The engine honors these values because they appear in the user layer, while the generic rule in _shared.md remains unchanged for future updates.

Summary

  • modes/_shared.md holds auto-updatable system logic including scoring rules, archetype detection, and global constraints that are overwritten during node update-system.mjs
  • modes/_profile.md stores personal career data like target roles, negotiation scripts, and location policies that persist across system upgrades
  • The engine reads _shared.md first, then overlays _profile.md values (as referenced in line 23 of the shared configuration)
  • Generate your initial profile from modes/_profile.template.md and edit only _profile.md to ensure customizations survive updates

Frequently Asked Questions

What happens if I accidentally edit _shared.md?

Any changes to modes/_shared.md will be permanently lost the next time you run node update-system.mjs. The update script fetches the latest system logic and overwrites this file completely. If you need to customize behavior, use modes/_profile.md instead, which the system reads after _shared.md and which survives updates.

How do I create my initial _profile.md?

Career-Ops generates modes/_profile.md automatically from modes/_profile.template.md on your first run of the system.
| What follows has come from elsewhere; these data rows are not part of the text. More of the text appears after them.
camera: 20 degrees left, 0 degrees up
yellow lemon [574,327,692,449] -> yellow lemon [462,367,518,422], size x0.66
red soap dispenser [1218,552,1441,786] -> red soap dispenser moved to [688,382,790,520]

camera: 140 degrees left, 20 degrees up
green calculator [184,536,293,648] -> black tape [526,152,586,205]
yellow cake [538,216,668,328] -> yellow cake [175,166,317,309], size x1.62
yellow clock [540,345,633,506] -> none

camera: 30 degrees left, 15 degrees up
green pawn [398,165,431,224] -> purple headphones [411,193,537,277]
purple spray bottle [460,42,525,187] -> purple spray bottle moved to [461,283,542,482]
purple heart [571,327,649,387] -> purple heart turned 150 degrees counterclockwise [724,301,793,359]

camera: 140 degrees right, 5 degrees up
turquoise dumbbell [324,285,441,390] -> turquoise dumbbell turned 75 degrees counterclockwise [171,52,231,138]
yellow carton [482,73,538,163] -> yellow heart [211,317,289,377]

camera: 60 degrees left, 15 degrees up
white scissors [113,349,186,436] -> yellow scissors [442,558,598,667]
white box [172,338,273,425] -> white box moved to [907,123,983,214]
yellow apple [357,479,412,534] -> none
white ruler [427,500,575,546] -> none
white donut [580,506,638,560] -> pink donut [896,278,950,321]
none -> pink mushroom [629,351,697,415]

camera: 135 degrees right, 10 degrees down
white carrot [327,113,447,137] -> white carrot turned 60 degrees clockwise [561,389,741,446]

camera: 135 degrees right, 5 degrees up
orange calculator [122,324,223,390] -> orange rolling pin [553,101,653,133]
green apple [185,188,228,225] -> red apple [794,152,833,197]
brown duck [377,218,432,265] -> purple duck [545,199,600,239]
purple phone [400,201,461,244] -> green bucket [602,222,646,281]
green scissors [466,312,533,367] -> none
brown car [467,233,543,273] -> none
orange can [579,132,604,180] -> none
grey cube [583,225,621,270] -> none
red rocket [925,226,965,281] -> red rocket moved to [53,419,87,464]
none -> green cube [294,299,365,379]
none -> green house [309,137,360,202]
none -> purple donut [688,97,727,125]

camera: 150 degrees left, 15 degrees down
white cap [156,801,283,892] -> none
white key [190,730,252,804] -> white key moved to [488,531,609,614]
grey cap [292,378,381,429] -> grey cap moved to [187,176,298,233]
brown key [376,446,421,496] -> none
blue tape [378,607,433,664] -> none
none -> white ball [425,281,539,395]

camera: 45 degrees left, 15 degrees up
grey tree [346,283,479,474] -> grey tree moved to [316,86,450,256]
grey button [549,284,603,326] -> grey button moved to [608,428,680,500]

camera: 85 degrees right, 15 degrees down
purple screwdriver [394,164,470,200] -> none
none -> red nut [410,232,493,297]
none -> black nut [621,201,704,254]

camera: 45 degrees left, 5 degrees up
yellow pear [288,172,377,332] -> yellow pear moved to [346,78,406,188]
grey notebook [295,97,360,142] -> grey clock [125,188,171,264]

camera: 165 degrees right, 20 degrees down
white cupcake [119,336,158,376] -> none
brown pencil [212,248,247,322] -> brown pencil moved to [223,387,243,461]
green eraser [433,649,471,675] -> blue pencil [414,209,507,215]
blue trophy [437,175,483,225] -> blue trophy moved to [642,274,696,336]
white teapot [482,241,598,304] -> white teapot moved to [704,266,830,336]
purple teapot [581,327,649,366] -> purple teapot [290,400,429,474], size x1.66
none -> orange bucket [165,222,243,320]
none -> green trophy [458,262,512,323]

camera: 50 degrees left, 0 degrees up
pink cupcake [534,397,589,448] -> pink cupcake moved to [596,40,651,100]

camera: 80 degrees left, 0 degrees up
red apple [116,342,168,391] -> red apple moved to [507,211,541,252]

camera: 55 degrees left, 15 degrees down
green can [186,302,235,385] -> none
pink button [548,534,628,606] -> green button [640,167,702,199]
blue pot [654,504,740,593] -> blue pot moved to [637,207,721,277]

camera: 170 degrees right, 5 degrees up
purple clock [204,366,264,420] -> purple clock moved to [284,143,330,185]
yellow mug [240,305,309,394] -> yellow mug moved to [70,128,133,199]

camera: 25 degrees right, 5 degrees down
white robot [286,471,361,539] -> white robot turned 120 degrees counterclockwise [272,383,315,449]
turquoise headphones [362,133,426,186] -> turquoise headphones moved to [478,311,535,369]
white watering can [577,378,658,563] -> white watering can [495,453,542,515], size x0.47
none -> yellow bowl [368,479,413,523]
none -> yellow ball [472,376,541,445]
You should copy the template structure and fill in your specific target roles, compensation targets, and narrative framing. Never edit the template file directly; work only in your generated _profile.md.

Can I override scoring rules from _shared.md in my _profile.md?

Yes. The layered architecture explicitly supports this workflow. Because the engine processes _profile.md after _shared.md, any configuration keys or narrative instructions you define in your profile take precedence over the system defaults. This allows you to customize evaluation behavior without forking the core logic.

Where does the engine read these files in the source code?

The system references these files within the modes/ directory hierarchy. Specifically, line 23 of modes/_shared.md documents the loading sequence where _profile.md is read after the shared configuration. Additional structured data lives in config/profile.yml, which the system also accesses alongside these Markdown context files.